The moves follow expensive, multiyear investments by the two firms in the two treatments that are no longer part of their future. Cardiome spent more than $120-million in research and development over the past eight years on the treatment that Merck has abandoned, while QLT spent $63-million in the past three years on its tear duct plug, an amount industry observers said appeared to be excessive given that the product was still in the relatively early stages of development.

QLT said the cuts and divestiture will enable it to save up to $50-million next year and to return $100-million of capital to shareholders “as soon as practicable.”

The news out of Vancouver Monday may be sobering, but it underscores the reality of operating in “the riskiest sector anywhere globally,” said Brian Bloom, president of Bloom Burton, a boutique investment bank that specializes in healthcare.

“QLT and Cardiome are examples of the natural course for most biotech companies,” Mr. Bloom said. “Most do not grow up to be Pfizer and there is not a straight line progression where R&D [research and development] spending turns small pharma companies into big ones. People are trying to cure disease and doing cutting-edge science, but it takes 10 years to develop a product, and a lot can happen in that time.”

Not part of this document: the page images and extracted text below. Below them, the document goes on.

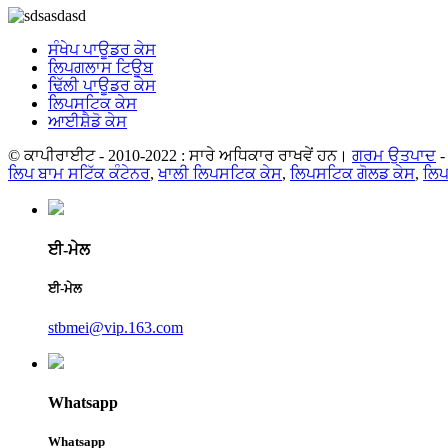
ਸੰਖੇਪ ਪਾਊਡਰ ਕੇਸ
ਲਿਪਗਲਾਸ ਟਿਊਬ
ਢਿੱਲੀ ਪਾਊਡਰ ਕੇਸ
ਲਿਪਸਟਿਕ ਕੇਸ
ਆਈਸ਼ੈਡੋ ਕੇਸ
© ਕਾਪੀਰਾਈਟ - 2010-2022 : ਸਾਰੇ ਅਧਿਕਾਰ ਰਾਖਵੇਂ ਹਨ।
ਗਰਮ ਉਤਪਾਦ
ਲਿਪ ਬਾਮ ਸਟਿੱਕ ਕੰਟੇਨਰ
,
ਖਾਲੀ ਲਿਪਸਟਿਕ ਕੇਸ
,
ਲਿਪਸਟਿਕ ਗੋਲਡ ਕੇਸ
,
ਲਿਪ
ਈ-ਮੇਲ
ਈ-ਮੇਲ
stbmei@vip.163.com
Whatsapp
Whatsapp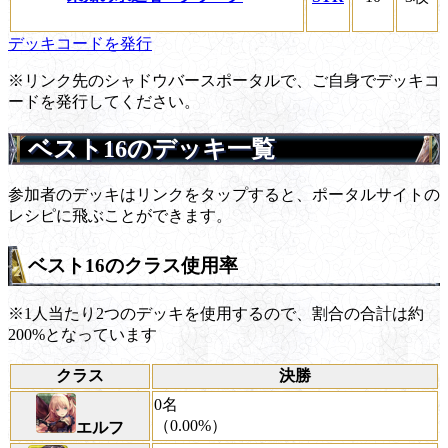
デッキコードを発行
※リンク先のシャドウバースポータルで、ご自身でデッキコ
ードを発行してください。
ベスト16のデッキ一覧
参加者のデッキはリンクをタップすると、ポータルサイトの
レシピに飛ぶことができます。
ベスト16のクラス使用率
※1人当たり2つのデッキを使用するので、割合の合計は約
200%となっています
クラス
決勝
0名
（0.00%）
エルフ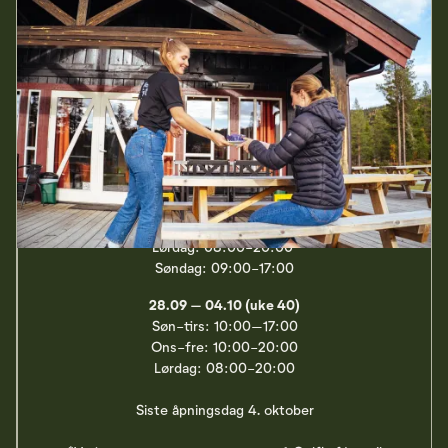
Åpningstider
19.06 – 16.08
Søn-tirs: 10:00–17:00
Ons-fre: 10:00-20:00
Lørdag: 08:00-20:00
21.08 – 27.09
Fredag: 10:00-17:00
Lørdag: 08:00-20:00
Søndag: 09:00-17:00
28.09 – 04.10 (uke 40)
Søn-tirs: 10:00–17:00
Ons-fre: 10:00-20:00
Lørdag: 08:00-20:00
Siste åpningsdag 4. oktober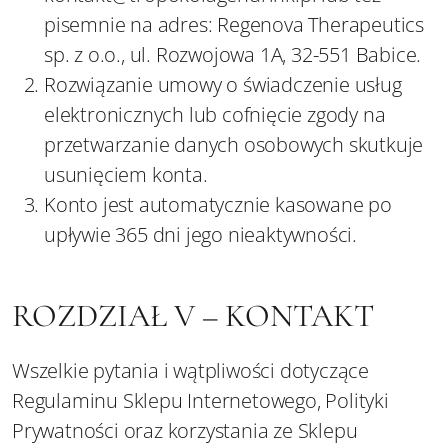
pisemnie na adres: Regenova Therapeutics
sp. z o.o., ul. Rozwojowa 1A, 32-551 Babice.
Rozwiązanie umowy o świadczenie usług
elektronicznych lub cofnięcie zgody na
przetwarzanie danych osobowych skutkuje
usunięciem konta.
Konto jest automatycznie kasowane po
upływie 365 dni jego nieaktywności.
ROZDZIAŁ V – KONTAKT
Wszelkie pytania i wątpliwości dotyczące
Regulaminu Sklepu Internetowego, Polityki
Prywatności oraz korzystania ze Sklepu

The risks include drugs failing during trials, regulators denying approvals or the arrival of more popular or effective treatments. But that hasn’t scared investors away from the sector in Canada. Ms. Flint said the 30 largest drug developers in Canada have outpaced the overall TSX composite index this year, while Mr. Bloom noted several Canadian companies, including YM Biosciences Inc. and Oncolytics Biotech Inc., have successfully completed financings this year.

QLT, which has more than $200-million in cash and earns more than $20-million in revenue annually from its Visudyne treatment, has high hopes for another eye-disease treatment it is developing. “The sector in general is healthy and the strongest companies have been able to find capital,” Mr. Bloom said.